Task to complete: Leaving out every picture, quote the data below exactly as it appears.

##### Entries supplied #####

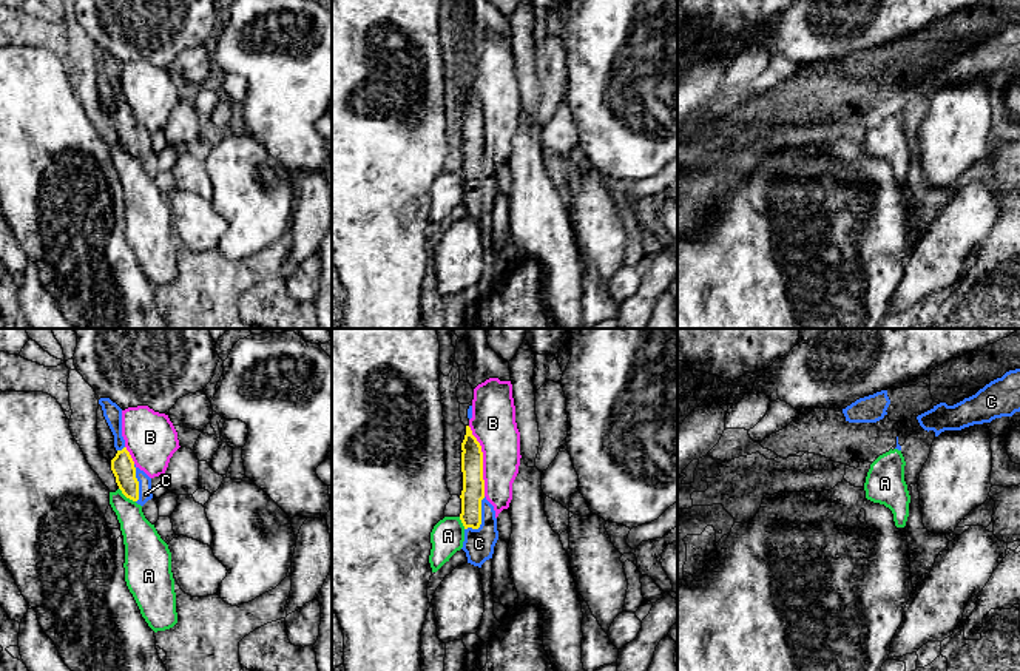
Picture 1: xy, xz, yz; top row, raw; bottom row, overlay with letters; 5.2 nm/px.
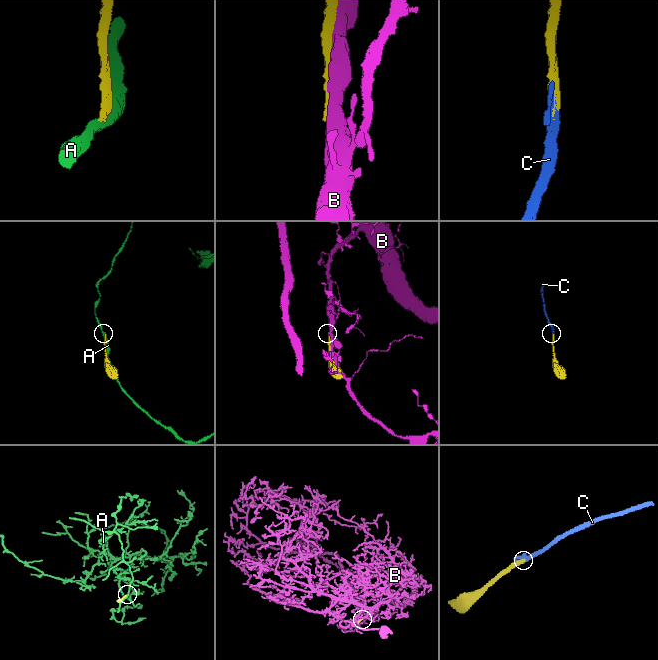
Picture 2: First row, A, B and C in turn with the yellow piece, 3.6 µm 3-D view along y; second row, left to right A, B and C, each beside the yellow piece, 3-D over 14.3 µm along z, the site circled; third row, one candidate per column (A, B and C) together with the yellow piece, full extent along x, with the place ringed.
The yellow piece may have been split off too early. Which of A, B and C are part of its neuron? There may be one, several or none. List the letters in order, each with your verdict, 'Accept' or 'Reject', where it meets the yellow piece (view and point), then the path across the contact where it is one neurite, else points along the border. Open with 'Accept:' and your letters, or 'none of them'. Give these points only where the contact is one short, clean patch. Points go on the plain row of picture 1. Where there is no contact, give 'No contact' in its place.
Accept: C
A: Reject. Touches yellow at xy (127, 151). Boundary: xy (119, 142), (135, 156)
B: Reject. Touches yellow at xz (482, 116)
C: Accept. Touches yellow at xz (480, 173)

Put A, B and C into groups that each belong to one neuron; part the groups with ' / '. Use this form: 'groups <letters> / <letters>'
groups A / B / C

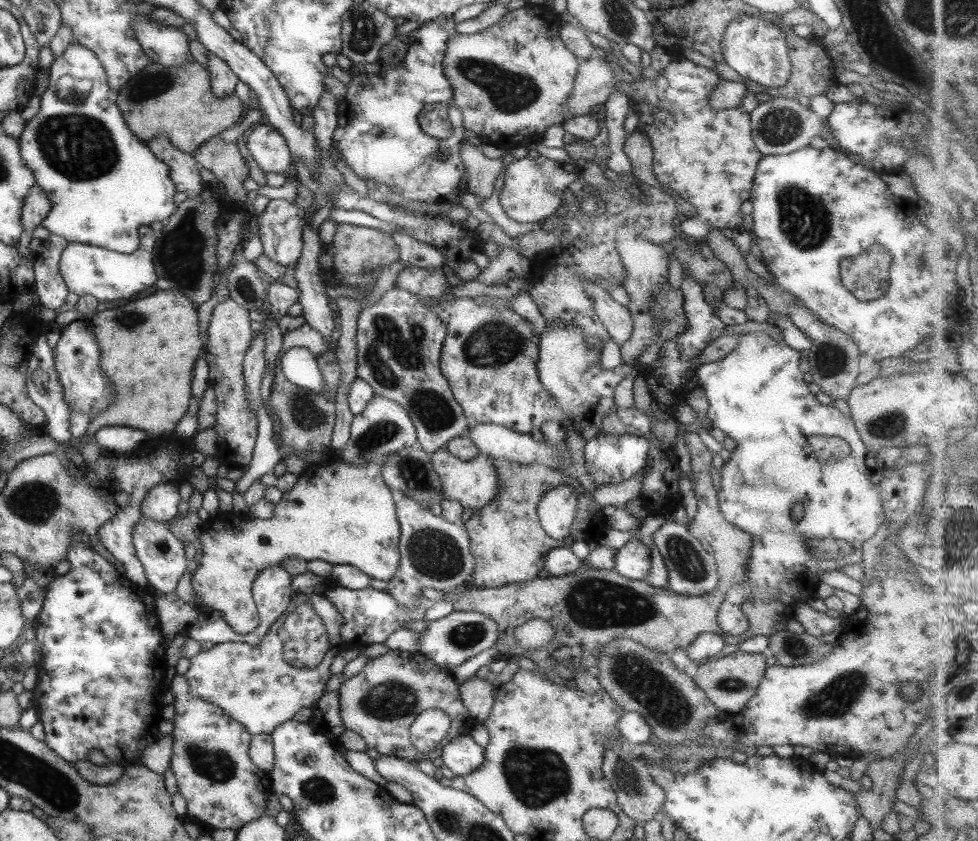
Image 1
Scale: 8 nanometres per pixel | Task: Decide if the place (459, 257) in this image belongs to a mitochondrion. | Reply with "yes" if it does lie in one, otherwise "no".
no

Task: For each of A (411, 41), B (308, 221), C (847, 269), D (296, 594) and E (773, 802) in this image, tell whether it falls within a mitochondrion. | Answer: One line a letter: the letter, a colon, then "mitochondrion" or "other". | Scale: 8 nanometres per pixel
A: other
B: other
C: mitochondrion
D: other
E: other

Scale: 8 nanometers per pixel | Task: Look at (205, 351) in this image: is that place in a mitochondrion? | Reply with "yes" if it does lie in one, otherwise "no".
no

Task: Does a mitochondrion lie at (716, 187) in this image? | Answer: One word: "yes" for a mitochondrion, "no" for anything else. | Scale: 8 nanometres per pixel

#####

Reply:
Picture 1: xy, xz, yz; top row, raw; bottom row, overlay with letters; 5.2 nm/px.
Picture 2: First row, A, B and C in turn with the yellow piece, 3.6 µm 3-D view along y; second row, left to right A, B and C, each beside the yellow piece, 3-D over 14.3 µm along z, the site circled; third row, one candidate per column (A, B and C) together with the yellow piece, full extent along x, with the place ringed.
The yellow piece may have been split off too early. Which of A, B and C are part of its neuron? There may be one, several or none. List the letters in order, each with your verdict, 'Accept' or 'Reject', where it meets the yellow piece (view and point), then the path across the contact where it is one neurite, else points along the border. Open with 'Accept:' and your letters, or 'none of them'. Give these points only where the contact is one short, clean patch. Points go on the plain row of picture 1. Where there is no contact, give 'No contact' in its place.
Accept: C
A: Reject. Touches yellow at xy (127, 151). Boundary: xy (119, 142), (135, 156)
B: Reject. Touches yellow at xz (482, 116)
C: Accept. Touches yellow at xz (480, 173)

Put A, B and C into groups that each belong to one neuron; part the groups with ' / '. Use this form: 'groups <letters> / <letters>'
groups A / B / C

Image 1
Scale: 8 nanometres per pixel | Task: Decide if the place (459, 257) in this image belongs to a mitochondrion. | Reply with "yes" if it does lie in one, otherwise "no".
no

Task: For each of A (411, 41), B (308, 221), C (847, 269), D (296, 594) and E (773, 802) in this image, tell whether it falls within a mitochondrion. | Answer: One line a letter: the letter, a colon, then "mitochondrion" or "other". | Scale: 8 nanometres per pixel
A: other
B: other
C: mitochondrion
D: other
E: other

Scale: 8 nanometers per pixel | Task: Look at (205, 351) in this image: is that place in a mitochondrion? | Reply with "yes" if it does lie in one, otherwise "no".
no

Task: Does a mitochondrion lie at (716, 187) in this image? | Answer: One word: "yes" for a mitochondrion, "no" for anything else. | Scale: 8 nanometres per pixel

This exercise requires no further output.